There was a memorial service on Friday at work, to remember patients for whom we have cared and who have died. It was a nice time to reflect on the work we do. I mentioned to one of the doctors I was going and he told me not to. “Never go to a patient’s funeral. It’s too hard to stay objective”. I told him it was good for closure. Often we see patients every day or week for months and months, and one weekend they are admitted to hospital and then they succumb, and we never see them again. Often the first we hear of it is when we happen to see their name in the obituaries.
I had another doc tell me recently that she doesn’t read the obits anymore because it’s too sad. There is no doubt that it is sad. I told her, though, that we need to take comfort in the fact that we help these people through their final days. We make them more comfortable, we help control pain and shortness of breath and bleeding. We preserve function and help patients to keep their dignity and stay in their homes as long as possible, if that’s what they and their families want. The knowledge that what we can and do accomplish all that should, in turn, give us comfort. Often when we see patients, it is known up front that we will not be able to cure them. But incurable does not mean untreatable, and there are things we can do to the last days to help.
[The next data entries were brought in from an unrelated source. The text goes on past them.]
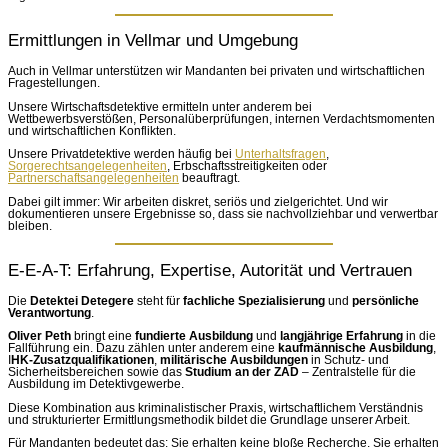
Ermittlungen in Vellmar und Umgebung
Auch in Vellmar unterstützen wir Mandanten bei privaten und wirtschaftlichen
Fragestellungen.
Unsere Wirtschaftsdetektive ermitteln unter anderem bei
Wettbewerbsverstößen, Personalüberprüfungen, internen Verdachtsmomenten
und wirtschaftlichen Konflikten.
Unsere Privatdetektive werden häufig bei
Unterhaltsfragen
,
Sorgerechtsangelegenheiten
, Erbschaftsstreitigkeiten oder
Partnerschaftsangelegenheiten
beauftragt.
Dabei gilt immer: Wir arbeiten diskret, seriös und zielgerichtet. Und wir
dokumentieren unsere Ergebnisse so, dass sie nachvollziehbar und verwertbar
bleiben.
E-E-A-T: Erfahrung, Expertise, Autorität und Vertrauen
Die
Detektei Detegere
steht für
fachliche Spezialisierung
und
persönliche
Verantwortung
.
Oliver Peth
bringt eine
fundierte Ausbildung
und
langjährige Erfahrung
in die
Fallführung ein. Dazu zählen unter anderem eine
kaufmännische Ausbildung
,
I
HK-Zusatzqualifikationen
,
militärische Ausbildungen
in Schutz- und
Sicherheitsbereichen sowie das
Studium an der ZAD
– Zentralstelle für die
Ausbildung im Detektivgewerbe.
Diese Kombination aus kriminalistischer Praxis, wirtschaftlichem Verständnis
und strukturierter Ermittlungsmethodik bildet die Grundlage unserer Arbeit.
Für Mandanten bedeutet das: Sie erhalten keine bloße Recherche. Sie erhalten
The remembrance service talked about public grief and private grief. There are certainly patients that I miss, and am sad about when I hear that they have died. Once I hear that the death was peaceful and comfortable, though, it’s the family that I grieve for, not the patient. The patient is cured, then. It’s the task of those left behind to carry on with life in the absence of that person. For most of us, in North American society, once the funeral is over, the public display of grief is no longer socially acceptable. But anyone who’s ever lost someone knows it takes a lot longer than a few days for the acute sense of absence to subside.
In the depths of it, the finality of death is so unutterably sad that we wonder whether the whole effort of life is worth it. We feel like there is no point in being happy, in being human, if it risks this despair. It’s a physical sensation in the gut, or the heart, or the head. That is the private grief that can go on and on and on. Days or weeks later, after the funeral, there will be a moment when we want to make the bed, and call to the person to grab the blanket on the other side, and they aren’t there. Months or years later, we’ll suddenly hear a joke that we think they would like, and think, “I’ll have to call her…” It starts all over again, like scab ripped off and the bleeding starts again. That is the private grief they talked about at our remembrance service.
As health care professionals, we need to keep in mind that we are entitled to grief, both public and private. To be open about it is frowned upon. Doctor Number One, above, eliminates the risk of grief by not attending funerals. Doc Number Two chooses not to read obituaries. Sadness and the acknowledging of tragedy (because it is tragic, no matter how old or how sick the patient was, to those left to feel his or her absence) is dangerous for us, because there is a risk of reduced objectivity, and the treatment we provide may not be optimal if we can’t be objective. But it is impossible to treat, to interact with people without giving up some of that objectivity. It’s the only way we can make decisions about treatment. Although our capacity for that giving is bottomless, I believe, we need to recharge our stores every once in a while, by acknowledging the losses and the grief. That’s why the memorial was so valuable. It gave us a safe and acceptable place to demonstrate our public grief, and the message we received was that it’s ok, necessary, in fact, to be sad, to allow ourselves the private grief.
Personally, not professionally, the service had me thinking about recent and imminent losses. My grandmother in November, my great aunt, last week, half a world away in South Africa, my (dad’s) dog who is kind of fading away before our eyes. It’s not so much the person lost, as the understanding of the effect of the loss on people left that make me sad. We cope, we carry on, but we can’t deny the exchange that has occurred with every contact. We gave, they gave. They received and we received. It is inevitable and unavoidable, the contact, the exchange, the loss. The comfort comes in the fact that the person carries on, in fond memories and funny stories. That may, eventually, help to mitigate the physical sensation of loss when they are gone, or to provide an outlet when all you want in the world is to talk to them. But we can’t minimize or ignore that we miss them. It’s what makes us human.
So beans to the doc who won’t read the obits. I admit there is less at stake for me, since I am not prescribing treatment. I am giving less and so I have less to lose if it should fail, but I want the closure. I want to know if it was peaceful and if we were able to help them. Knowing those things helps to reinforce the faith that what I do is important and not futile. It gives me the strength to come back tomorrow and do it again. It helps me to know that when the time comes and I have to face a more personal loss, it will be easier let myself grieve.